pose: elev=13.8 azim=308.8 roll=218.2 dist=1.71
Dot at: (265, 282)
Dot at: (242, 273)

==

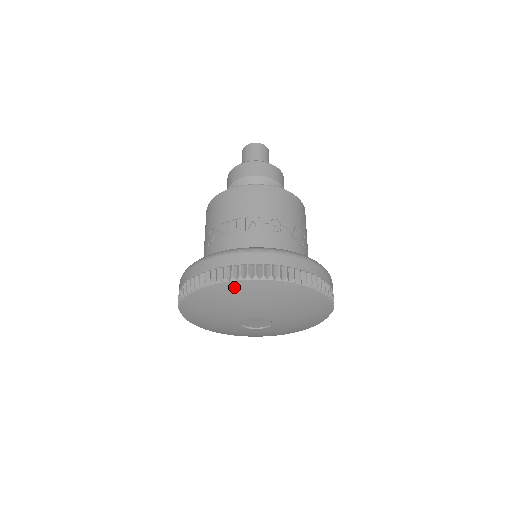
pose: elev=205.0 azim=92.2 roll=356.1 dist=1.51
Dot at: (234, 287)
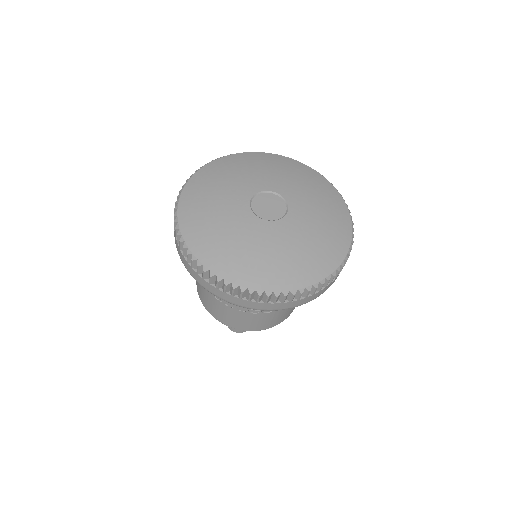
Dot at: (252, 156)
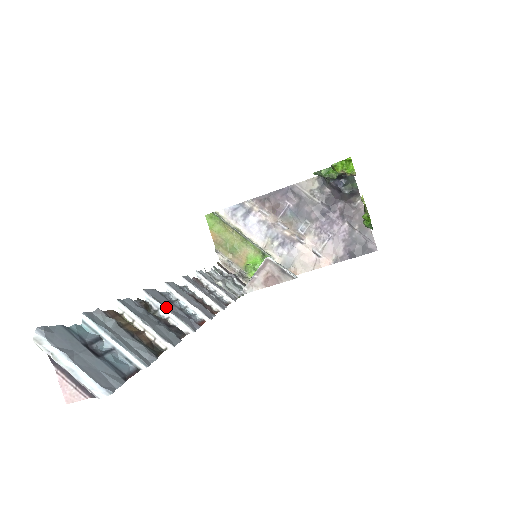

* * *

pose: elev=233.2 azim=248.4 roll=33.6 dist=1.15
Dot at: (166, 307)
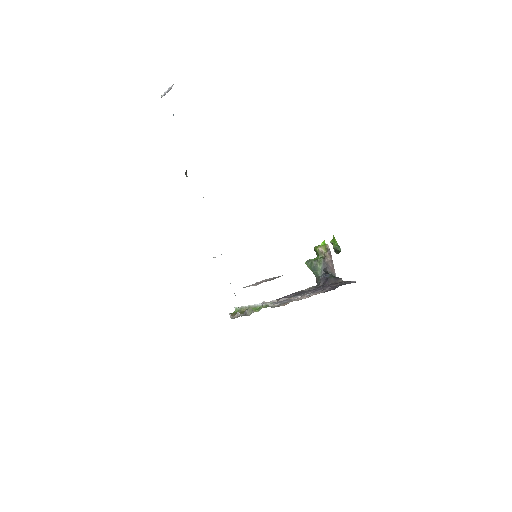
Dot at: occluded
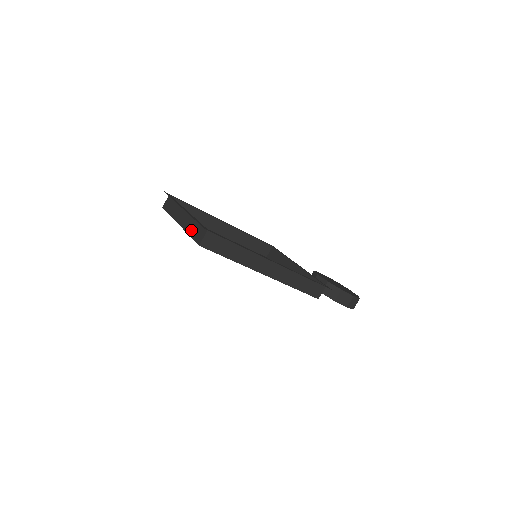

## Given problem
Report every line in the records above that contains the string "azim", copying each such line in full.

## Full output
pose: elev=13.8 azim=308.8 roll=218.2 dist=1.71
pose: elev=205.0 azim=92.2 roll=356.1 dist=1.51
pose: elev=233.2 azim=248.4 roll=33.6 dist=1.15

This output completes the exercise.